WHAT TO DO = Reproduce these lines word for word, beginning with the line that contains "collector number: 100899" and continuing through the last line.
--- RECORDS SUPPLIED ---
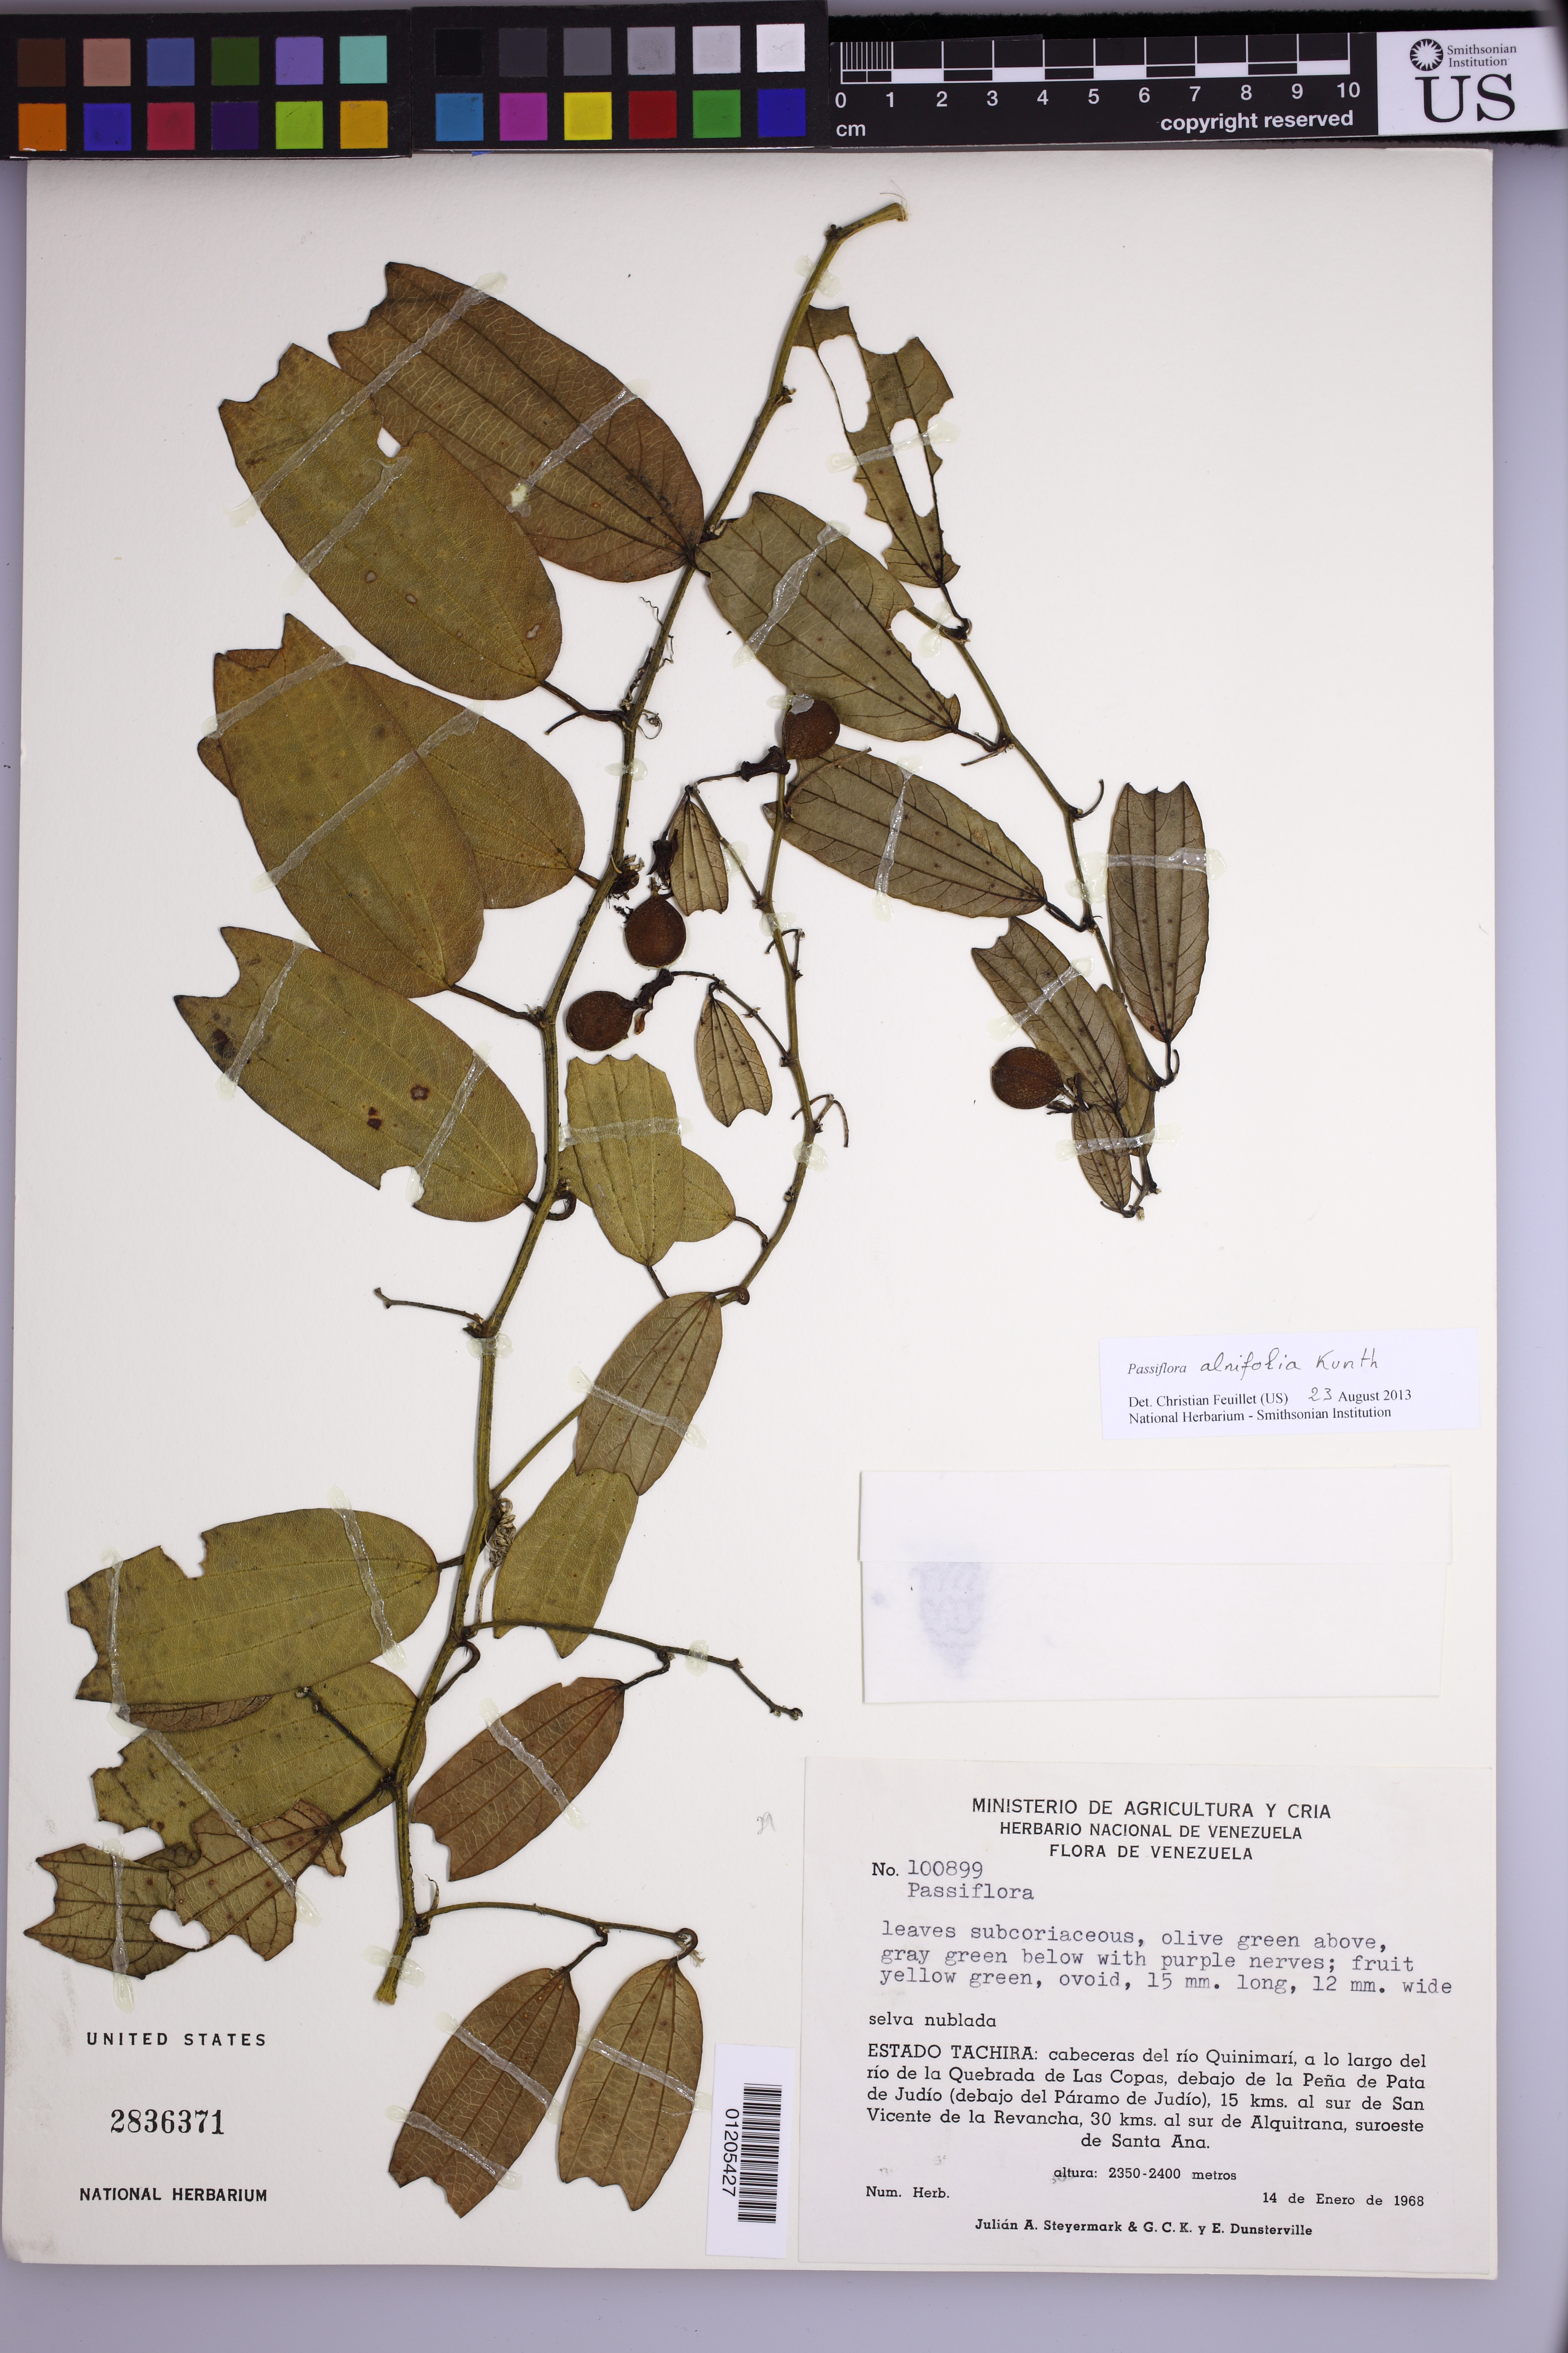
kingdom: Plantae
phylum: Tracheophyta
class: Magnoliopsida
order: Malpighiales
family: Passifloraceae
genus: Passiflora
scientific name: Passiflora alnifolia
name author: Kunth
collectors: J. Steyermark, G. C. K. Dunsterville & E. Dunsterville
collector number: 100899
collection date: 1968-01-14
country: Venezuela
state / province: Tachira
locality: cabeceras del río Quinimarí, a lo largo del río de la Quebrada de Las Copas, debajo de la Pena de Pata de Judío (debajo del Páramo de Judío), 15 kms. Al sur de San Vicente de la Revancha, 30 kms. Al sur de Alquitrana, suroeste de Santa Ana.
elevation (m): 2350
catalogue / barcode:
---
SOLUTION =
collector number: 100899
collection date: 1968-01-14
country: Venezuela
state / province: Tachira
locality: cabeceras del río Quinimarí, a lo largo del río de la Quebrada de Las Copas, debajo de la Pena de Pata de Judío (debajo del Páramo de Judío), 15 kms. Al sur de San Vicente de la Revancha, 30 kms. Al sur de Alquitrana, suroeste de Santa Ana.
elevation (m): 2350
catalogue / barcode:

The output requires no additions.